Decretar a prisão preventiva do ex-presidente Jair Bolsonaro por uma visita à Embaixada da Hungria seria um excesso, segundo juristas ouvidos pela Gazeta do Povo. Provas de que houve um pedido de asilo político ao país europeu seriam necessárias para que a prisão preventiva fosse decretada. A possibilidade da aplicação da medida foi defendida por governistas depois da divulgação de um vídeo que mostra que Bolsonaro passou dois dias na Embaixada da Hungria. O ministro do Supremo Tribunal Federal (STF) Alexandre de Moraes, relator da investigação contra Bolsonaro, pediu explicações à defesa do ex-presidente no prazo de 48 horas.
Os advogados de defesa confirmaram a permanência na embaixada, mas afirmaram que foi apenas “para manter contato com autoridades do país amigo”. Bolsonaro é aliado do primeiro-ministro húngaro, Viktor Orbán. A Polícia Federal, por outro lado, confirmou que deve abrir uma investigação para apurar a visita. Além disso, o Ministério das Relações Exteriores convocou Miklós Halmai, embaixador da Hungria, para prestar esclarecimentos. Halmai aparece nas imagens acompanhando o ex-presidente.
“Seria muito frágil essa hipótese de prisão preventiva por conta, tão somente, da permanência dele na embaixada. Seria um esforço de interpretação muito grande julgar isso como uma suspeita de fuga. Considero um exagero”, afirmou Adriano Bretas, professor de Direito Processual Penal do programa de pós-graduação da Escola Paranaense de Direito.
Até o momento, não há provas que houve tentativa de asilo político
Neste caso, a prisão preventiva seria, em tese, uma medida cautelar que serviria para garantir que Bolsonaro não fugisse para o exterior, caso fosse condenado. Em fevereiro, Moraes obrigou que o ex-presidente entregasse o passaporte e exigiu que ele permanecesse em território brasileiro. Os advogados do ex-presidente chegaram a pedir ao STF a devolução do documento.
Alexandre Queiroz, advogado criminalista e mestre em Ciência Política, avalia que é preciso ter provas contundentes de uma tentativa de fuga para decretar a prisão preventiva. “Se não ficar comprovado que houve ao menos uma tentativa de asilo político, na minha concepção, não existe nenhuma possibilidade de ser entendido como descumprimento da medida cautelar que impede a saída do país.”

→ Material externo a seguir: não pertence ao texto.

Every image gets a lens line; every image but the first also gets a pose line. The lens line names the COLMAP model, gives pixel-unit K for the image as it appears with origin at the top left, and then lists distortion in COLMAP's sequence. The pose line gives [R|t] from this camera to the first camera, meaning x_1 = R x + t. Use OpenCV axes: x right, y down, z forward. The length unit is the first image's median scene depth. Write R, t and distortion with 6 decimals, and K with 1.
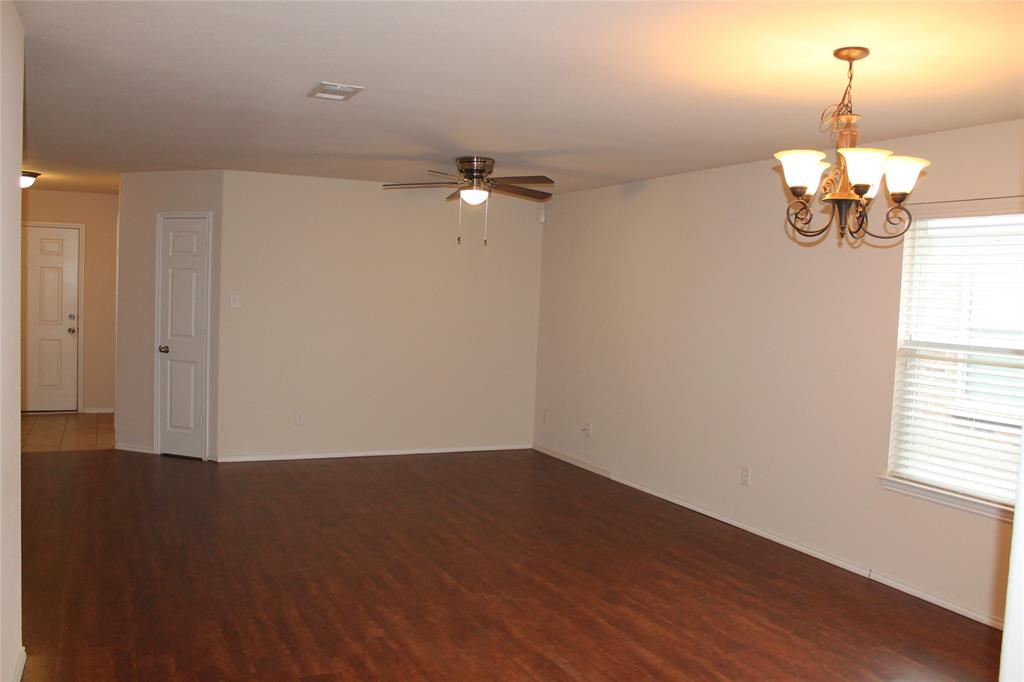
lens RADIAL K [[869.7, 0, 512.0], [0, 869.7, 341.0], [0, 0, 1]] dist [-0.113987, 0.003312]
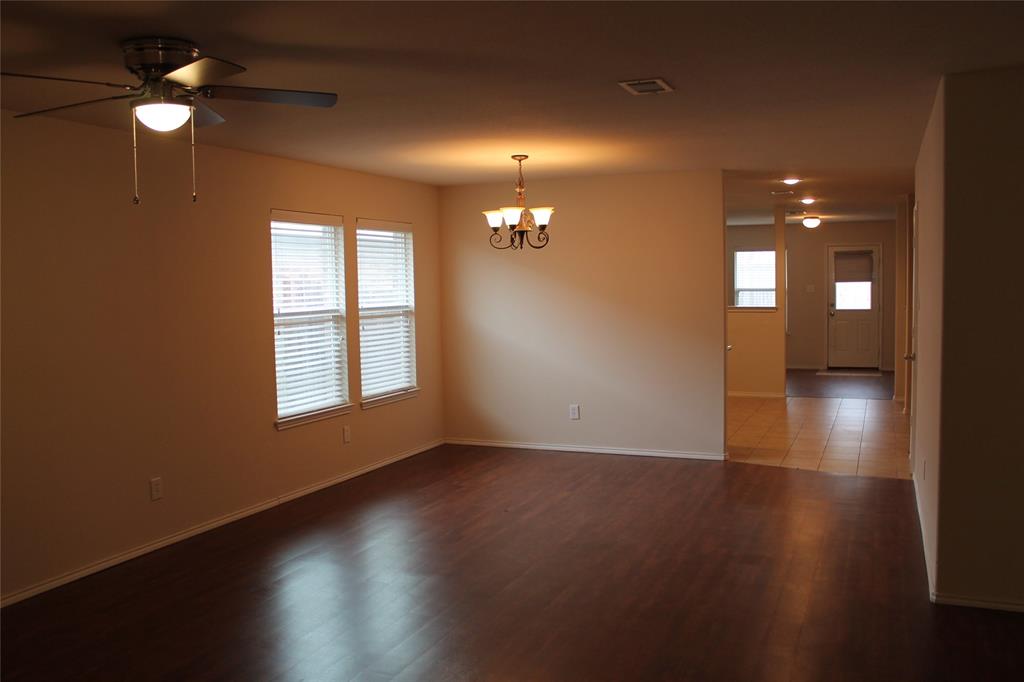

Queiroz explica que, pelo Tratado de Viena, embaixadas não são consideradas territórios estrangeiros. A mesma convenção considera, por outro lado, que o espaço é tido como inviolável e haveria algumas restrições em relação ao cumprimento da jurisdição brasileira. “Pela literalidade da medida, que é proibi-lo de deixar o país, não houve descumprimento, pois ele efetivamente não deixou o Brasil”, complementa.
Juristas divergem se STF deveria investigar a visita
“Penso que essa visita não precisaria necessariamente perpassar por uma explicação. O ex-presidente não tem nenhuma cautelar que o impeça de fazer esse tipo de visita. Seja institucional ou particular, portanto, não há nenhuma necessidade de se justificar diante disso”, aponta Bretas.
Queiroz avalia que Moraes agiu acertadamente ao levantar informações dos advogados de Bolsonaro. “Eu sou, às vezes, crítico a algumas decisões do ministro Alexandre de Moraes, mas neste caso concreto, antes de tomar qualquer medida drástica, o ministro procurou ouvir a defesa”, pondera.
“Não se pode presumir que Bolsonaro tentou evitar a aplicação da legislação criminal brasileira, mas é preciso investigar. Então, a defesa vai apresentar a sua versão. Também já foi determinada a abertura de um procedimento investigativo. Na minha visão, caberia a Moraes também ouvir formalmente a embaixada”, contrapõe Queiroz.
Antes de decretar prisão, Moraes poderia impedir Bolsonaro de visitar embaixadas
“Se alguma medida cautelatória for necessária, a prisão é a última das hipóteses. A mais drástica delas. Caso fosse necessário se resguardar de qualquer necessidade cautelatória no processo, existem medidas menos gravosas do que a prisão”, ressalta Bretas.
“Moraes poderia acrescentar outra medida cautelar para impedir Bolsonaro de frequentar embaixadas”, destaca Queiroz. Segundo o advogado, o Código de Processo Penal permite a proibição de acesso ou frequência a determinados lugares como opção de medida cautelar (art. 319, inc II).
“A aplicação de qualquer outra medida já seria um extremo, já que em momento algum Bolsonaro se esquivou dos chamamentos da justiça. Muito pelo contrário, ele tem um histórico de comparecimento”, reforça Bretas.